═════ Material for the task
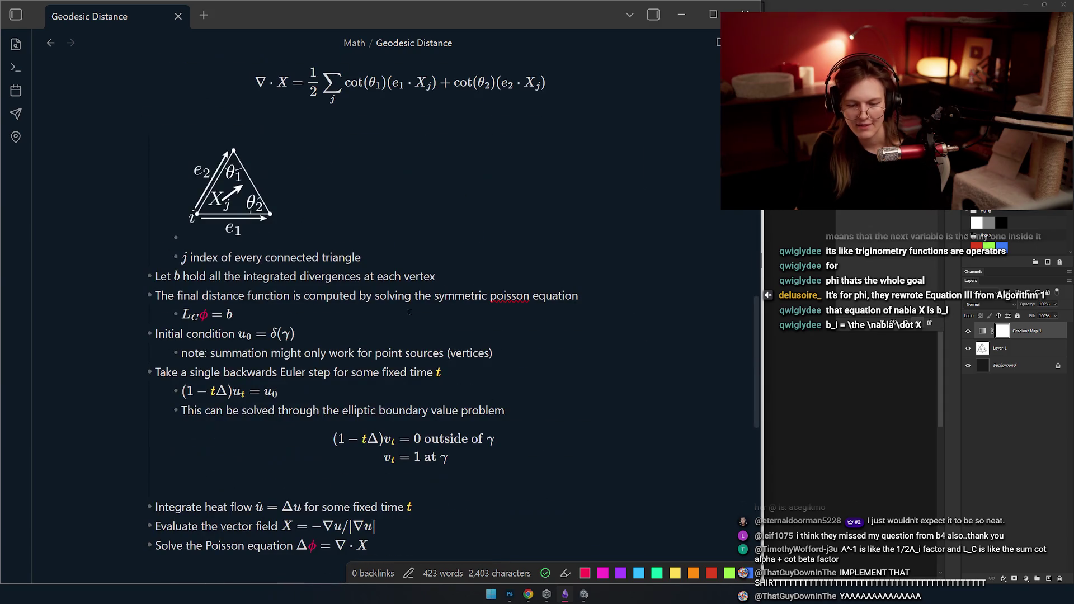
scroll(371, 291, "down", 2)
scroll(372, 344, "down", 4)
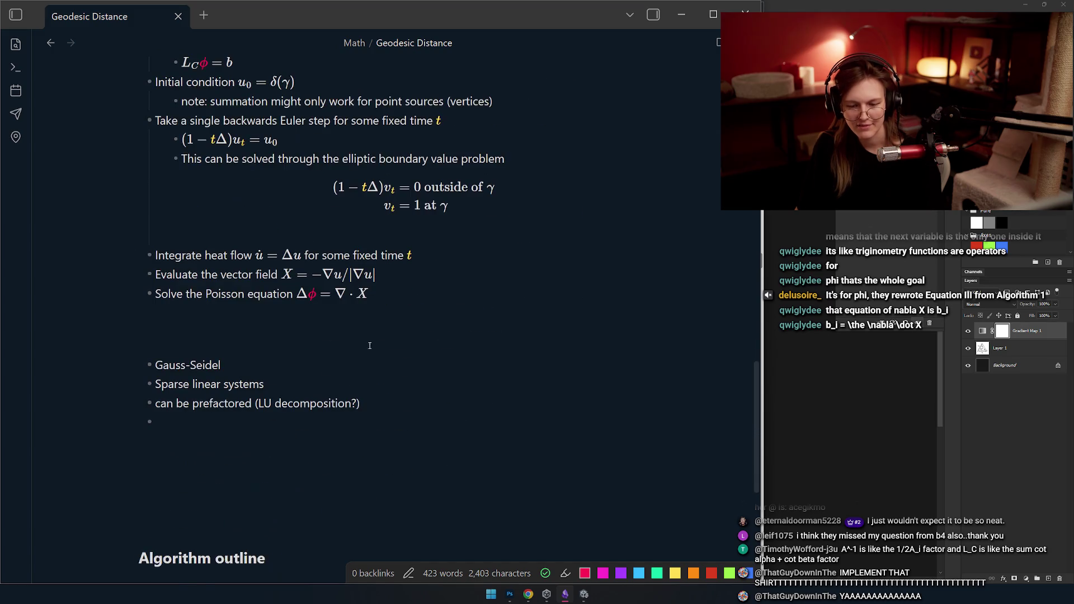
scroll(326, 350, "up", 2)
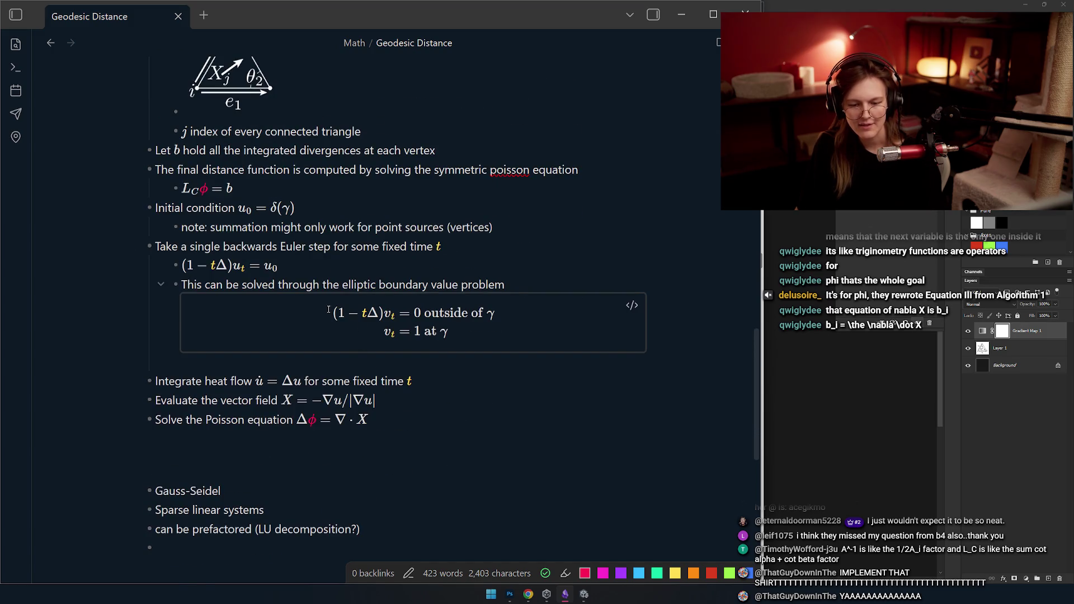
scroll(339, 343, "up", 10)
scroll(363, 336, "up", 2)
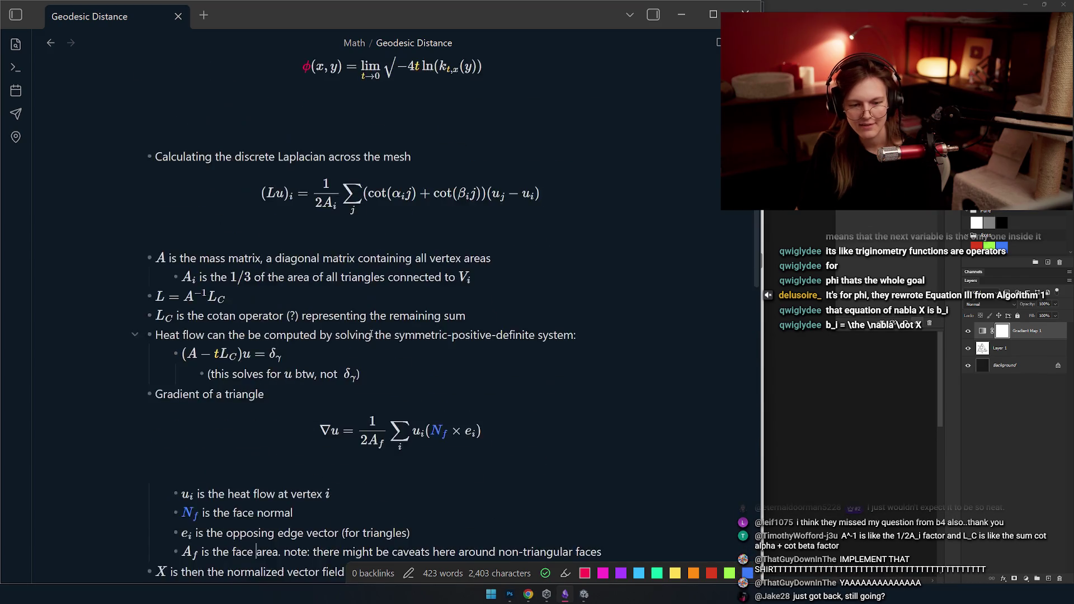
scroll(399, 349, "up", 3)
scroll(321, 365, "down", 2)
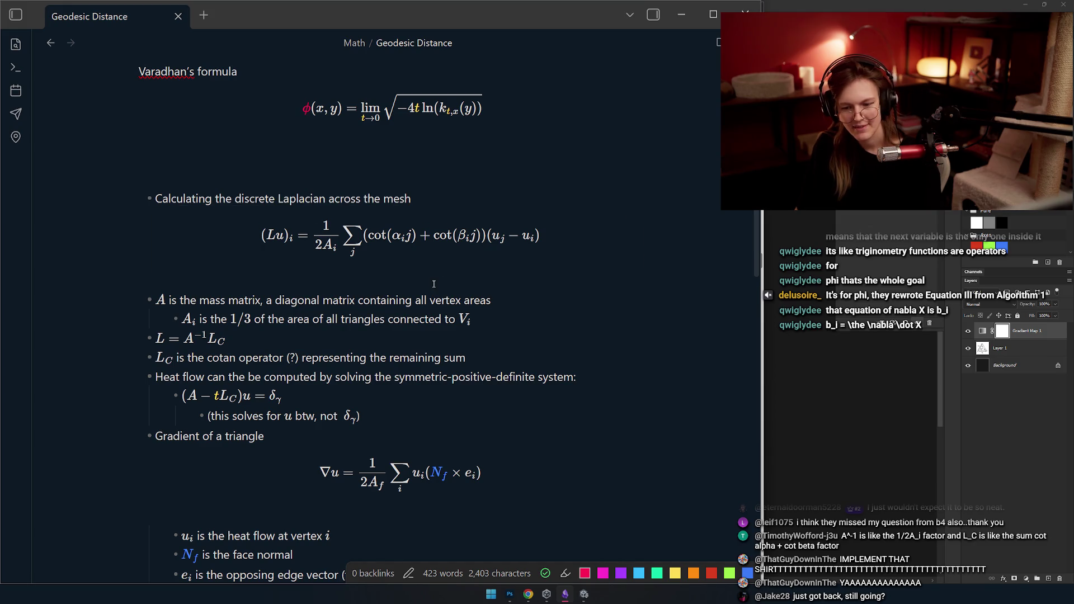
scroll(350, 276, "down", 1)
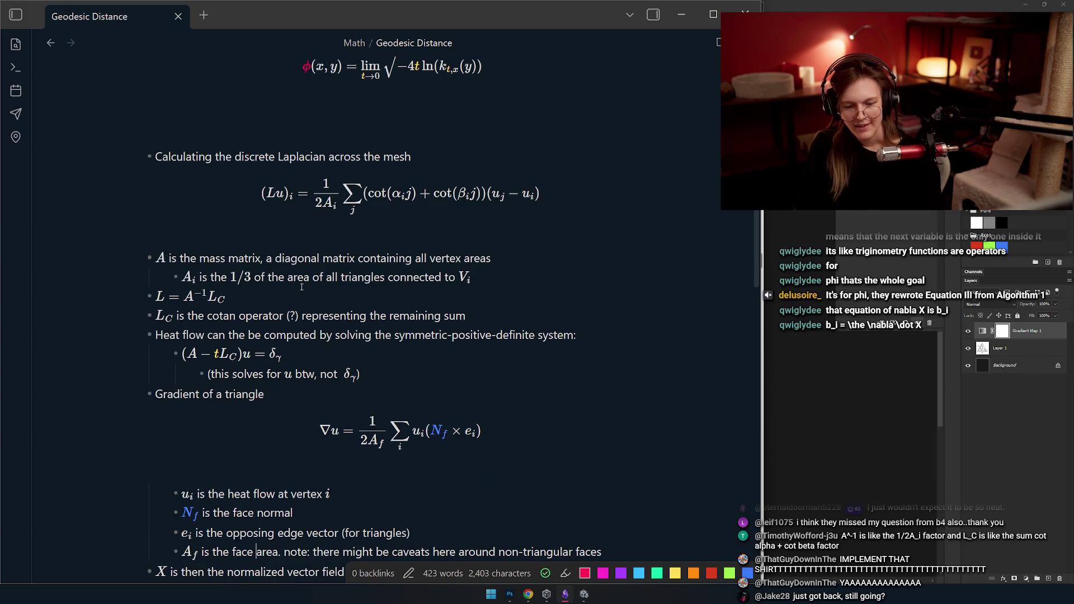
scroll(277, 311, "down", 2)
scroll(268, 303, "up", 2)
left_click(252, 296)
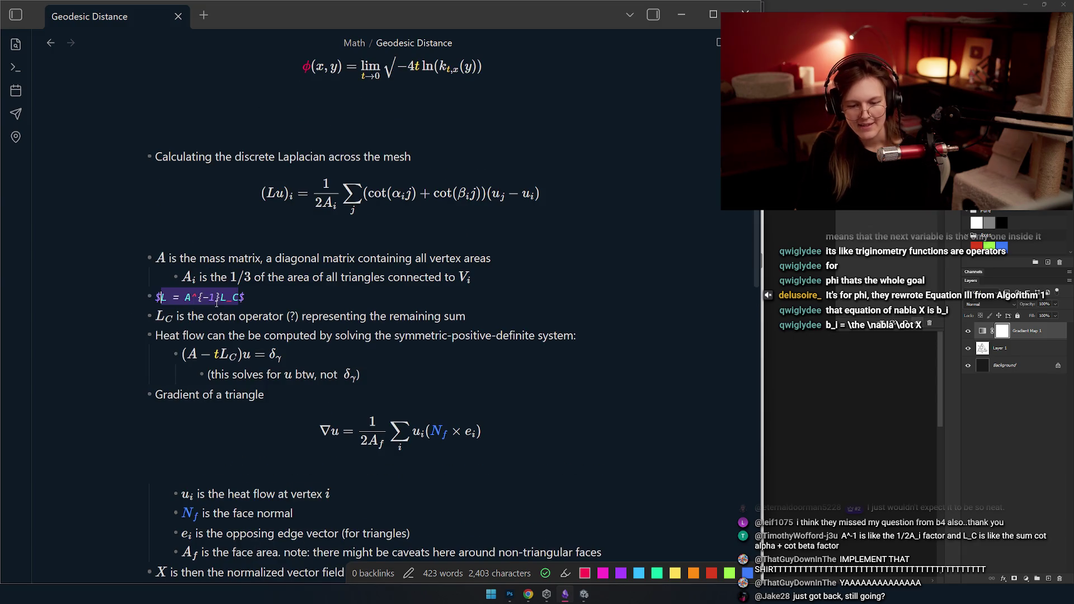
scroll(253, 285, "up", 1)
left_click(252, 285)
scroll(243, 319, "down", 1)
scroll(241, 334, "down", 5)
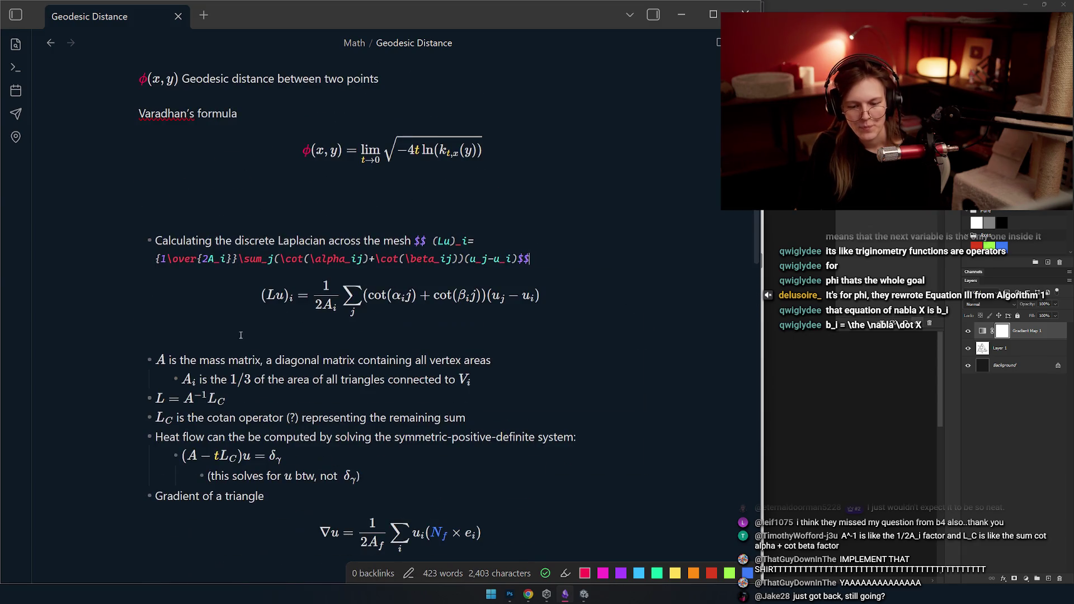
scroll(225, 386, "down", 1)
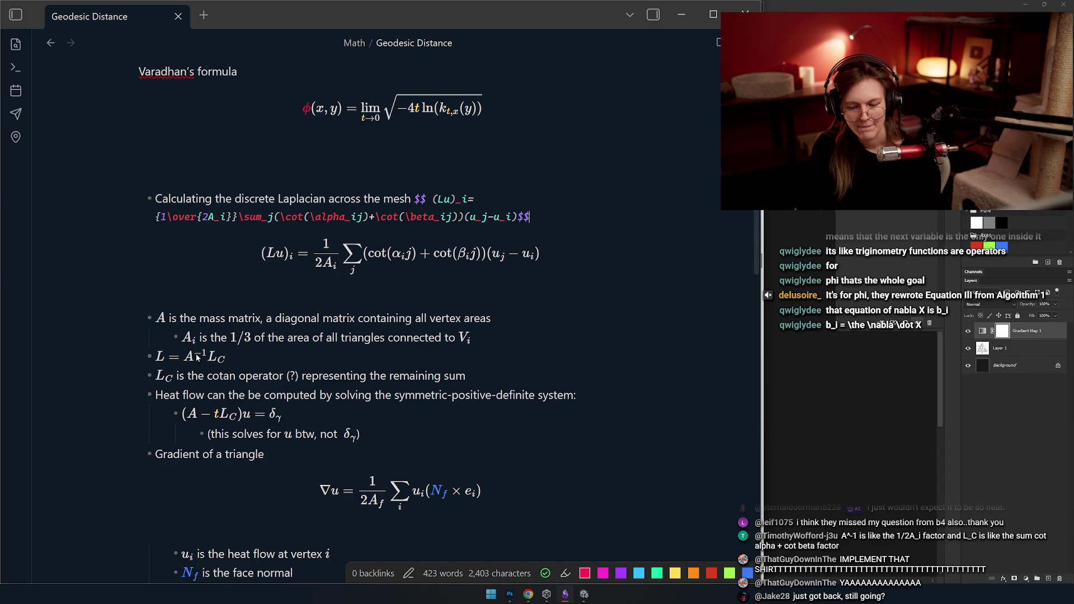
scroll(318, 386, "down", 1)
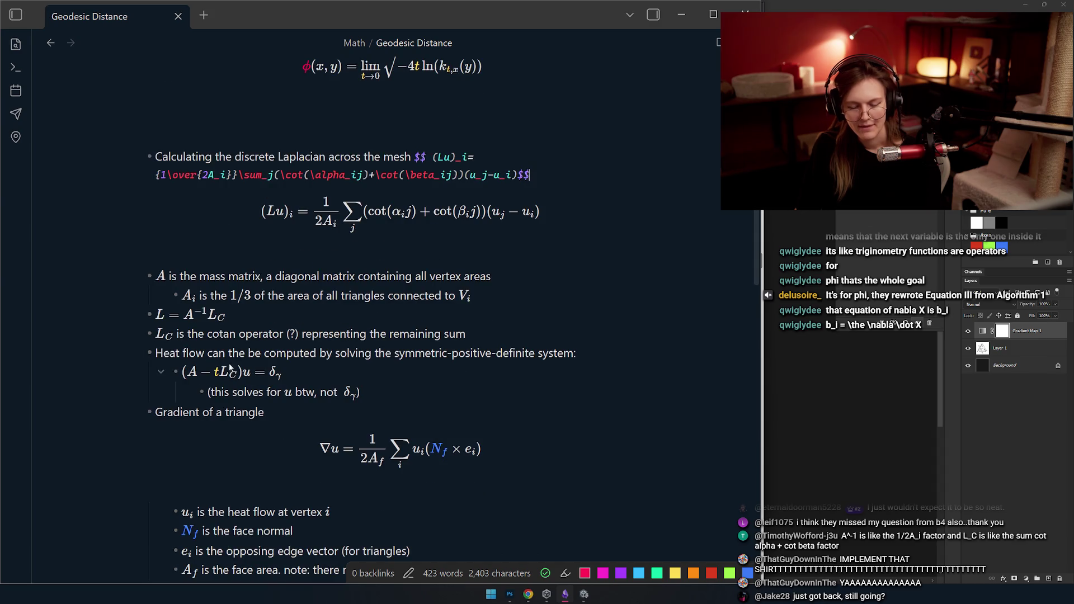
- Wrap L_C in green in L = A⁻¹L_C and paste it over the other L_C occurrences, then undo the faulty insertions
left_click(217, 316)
══════════
Go through the material above, find each line with the string "down", and copy it.

scroll(371, 291, "down", 2)
scroll(372, 344, "down", 4)
scroll(321, 365, "down", 2)
scroll(350, 276, "down", 1)
scroll(277, 311, "down", 2)
scroll(243, 319, "down", 1)
scroll(241, 334, "down", 5)
scroll(225, 386, "down", 1)
scroll(318, 386, "down", 1)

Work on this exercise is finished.